Intrinsic camera parameters:
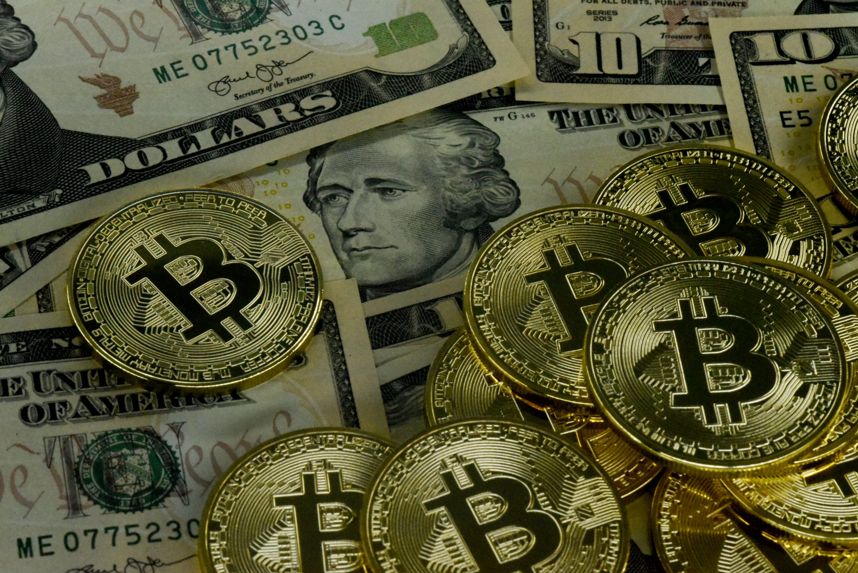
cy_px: 286
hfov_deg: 19.4
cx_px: 429
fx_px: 2503
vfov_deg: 13.1
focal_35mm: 105
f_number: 32
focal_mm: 105
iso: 12800
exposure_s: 1/160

**About this exercise:** Quote each entry above verbatim and drop the pictures.

**Solution:**
cy_px: 286
hfov_deg: 19.4
cx_px: 429
fx_px: 2503
vfov_deg: 13.1
focal_35mm: 105
f_number: 32
focal_mm: 105
iso: 12800
exposure_s: 1/160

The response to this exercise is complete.